(DATASET RECORDS)
::::::
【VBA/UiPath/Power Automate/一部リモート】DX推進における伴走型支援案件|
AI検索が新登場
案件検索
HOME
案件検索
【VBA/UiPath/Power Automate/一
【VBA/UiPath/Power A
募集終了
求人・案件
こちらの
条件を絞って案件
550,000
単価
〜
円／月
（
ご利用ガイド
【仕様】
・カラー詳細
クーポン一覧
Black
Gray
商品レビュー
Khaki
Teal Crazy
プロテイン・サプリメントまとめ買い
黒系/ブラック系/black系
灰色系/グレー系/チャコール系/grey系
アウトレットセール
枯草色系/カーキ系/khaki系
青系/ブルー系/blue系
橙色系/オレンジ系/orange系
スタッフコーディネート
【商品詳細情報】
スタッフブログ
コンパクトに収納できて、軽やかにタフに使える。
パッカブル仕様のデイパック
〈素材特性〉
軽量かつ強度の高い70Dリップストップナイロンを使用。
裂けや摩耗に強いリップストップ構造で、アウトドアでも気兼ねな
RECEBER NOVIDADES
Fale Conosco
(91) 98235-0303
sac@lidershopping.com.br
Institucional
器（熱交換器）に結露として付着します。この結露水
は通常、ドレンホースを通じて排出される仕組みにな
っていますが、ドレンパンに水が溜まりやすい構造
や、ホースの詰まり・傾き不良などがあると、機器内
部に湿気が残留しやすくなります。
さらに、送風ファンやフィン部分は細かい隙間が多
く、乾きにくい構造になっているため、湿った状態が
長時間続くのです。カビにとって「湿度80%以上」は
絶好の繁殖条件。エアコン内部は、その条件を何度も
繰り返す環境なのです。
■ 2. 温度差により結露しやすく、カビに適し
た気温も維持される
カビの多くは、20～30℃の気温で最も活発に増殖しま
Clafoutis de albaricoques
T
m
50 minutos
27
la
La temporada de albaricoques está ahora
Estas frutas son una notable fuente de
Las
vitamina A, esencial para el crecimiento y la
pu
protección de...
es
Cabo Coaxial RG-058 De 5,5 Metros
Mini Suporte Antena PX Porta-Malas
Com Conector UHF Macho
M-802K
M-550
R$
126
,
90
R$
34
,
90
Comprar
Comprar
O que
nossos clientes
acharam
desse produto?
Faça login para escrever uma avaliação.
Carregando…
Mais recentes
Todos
::::::
(INSTRUCTIONS TO FOLLOW)
Without leaving anything out, retype the material exactly.

(REPLY)
【VBA/UiPath/Power Automate/一部リモート】DX推進における伴走型支援案件|
AI検索が新登場
案件検索
HOME
案件検索
【VBA/UiPath/Power Automate/一
【VBA/UiPath/Power A
募集終了
求人・案件
こちらの
条件を絞って案件
550,000
単価
〜
円／月
（
ご利用ガイド
【仕様】
・カラー詳細
クーポン一覧
Black
Gray
商品レビュー
Khaki
Teal Crazy
プロテイン・サプリメントまとめ買い
黒系/ブラック系/black系
灰色系/グレー系/チャコール系/grey系
アウトレットセール
枯草色系/カーキ系/khaki系
青系/ブルー系/blue系
橙色系/オレンジ系/orange系
スタッフコーディネート
【商品詳細情報】
スタッフブログ
コンパクトに収納できて、軽やかにタフに使える。
パッカブル仕様のデイパック
〈素材特性〉
軽量かつ強度の高い70Dリップストップナイロンを使用。
裂けや摩耗に強いリップストップ構造で、アウトドアでも気兼ねな
RECEBER NOVIDADES
Fale Conosco
(91) 98235-0303
sac@lidershopping.com.br
Institucional
器（熱交換器）に結露として付着します。この結露水
は通常、ドレンホースを通じて排出される仕組みにな
っていますが、ドレンパンに水が溜まりやすい構造
や、ホースの詰まり・傾き不良などがあると、機器内
部に湿気が残留しやすくなります。
さらに、送風ファンやフィン部分は細かい隙間が多
く、乾きにくい構造になっているため、湿った状態が
長時間続くのです。カビにとって「湿度80%以上」は
絶好の繁殖条件。エアコン内部は、その条件を何度も
繰り返す環境なのです。
■ 2. 温度差により結露しやすく、カビに適し
た気温も維持される
カビの多くは、20～30℃の気温で最も活発に増殖しま
Clafoutis de albaricoques
T
m
50 minutos
27
la
La temporada de albaricoques está ahora
Estas frutas son una notable fuente de
Las
vitamina A, esencial para el crecimiento y la
pu
protección de...
es
Cabo Coaxial RG-058 De 5,5 Metros
Mini Suporte Antena PX Porta-Malas
Com Conector UHF Macho
M-802K
M-550
R$
126
,
90
R$
34
,
90
Comprar
Comprar
O que
nossos clientes
acharam
desse produto?
Faça login para escrever uma avaliação.
Carregando…
Mais recentes
Todos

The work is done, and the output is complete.